Análise de crescimento e anatomia foliar da planta medicinal Ageratum conyzoides L. (Asteraceae) cultivada em diferentes substratos / Growth analysis and leaf anatomy of the medicinal plant Ageratum conyzoides L. (Asteraceae) grown on different substrates

Ageratum conyzoides L. (Asteraceae) é uma espécie herbácea que ocorre em áreas de cerrado e, por se tratar de planta medicinal, é cultivada em escala familiar. O objetivo deste trabalho foi estudar possíveis alterações no desenvolvimento das plantas quando cultivadas em solos com texturas diferentes (solo de cerrado, franco arenoso ou solo de terra roxa, muito argiloso). Foram analisados aos 40, 70 e 90 dias, o comprimento do caule e da raiz, massa seca da parte aérea (caule e folhas) e das raízes, número de folhas e área foliar; além de parâmetros anatômicos foliares, como a densidade de tricomas. Os resultados mostraram que os comprimentos do caule e da raiz aumentaram no decorrer do experimento, independentemente do substrato (com exceção do comprimento da raiz de plantas cultivadas em solo de terra roxa). Porém, o comprimento do caule foi sempre maior nas plantas cultivadas em solo de cerrado, enquanto o comprimento da raiz foi significativamente maior somente aos 90 dias de cultivo neste solo. As biomassas secas da raiz e do caule também foram maiores nas plantas cultivadas em solo de cerrado por 70 e 90 dias, respectivamente. A massa seca foliar foi maior nas plantas cultivadas em solo de cerrado a partir dos 70 dias de experimento. Esse aumento foi devido ao maior número de folhas produzidas e a maior área foliar dessas plantas. No geral, a anatomia foliar não diferiu, porém o número de tricomas glandulares foi maior nas plantas cultivadas em solo de cerrado. Os resultados indicaram que esta espécie tem melhor desenvolvimento quando cultivada em solo mais arenoso.
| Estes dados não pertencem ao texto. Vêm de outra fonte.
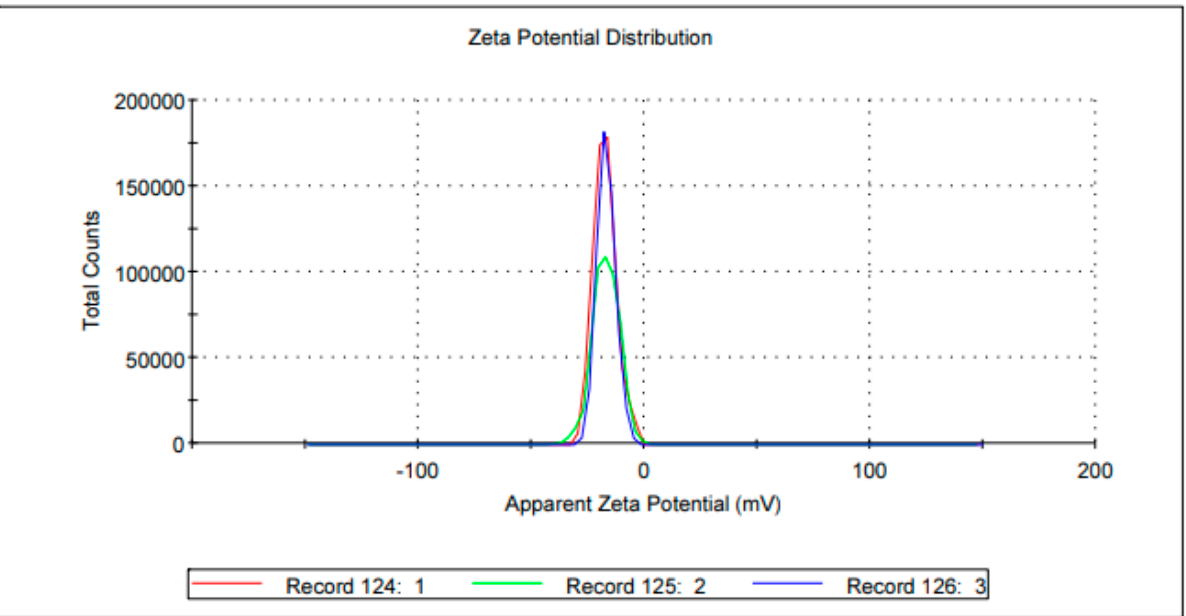
Figure 2. Average size of AgNPs prepared with aqueous A. nilotica pod extract.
Ageratum conyzoides L. (Asteraceae) is a herbaceous species found in cerrado areas and grown in family scale since it is a medicinal plant. The aim of this work was to study possible alterations in the plant development when grown in soils presenting different textures (a sandy-loam cerrado soil, or a very clayish red earth soil). At 40, 70 and 90 days, stem and root length, shoot (stem and leaves) and root dry matter, number of leaves and leaf area were evaluated, in addition to leaf anatomical parameters, such as trichome density. Stem and root length increased over the experiment under any substrate (except root length of plants grown on red earth soil). However, stem length was always higher in plants grown on cerrado soil, whereas root length was significantly higher only at 90 days of cultivation on this same soil. Root and stem dry biomass were also higher in plants grown on cerrado soil at 70 and 90 days, respectively. Leaf dry matter was higher in plants grown on cerrado soil from 70 days of experiment. This increase was due to the larger number of produced leaves and the higher leaf area of those plants. In general, leaf anatomy does not differ; however, the number of glandular trichomes was larger in plants grown on cerrado soil. Such results indicated that this species had a better development when grown on sandier soils.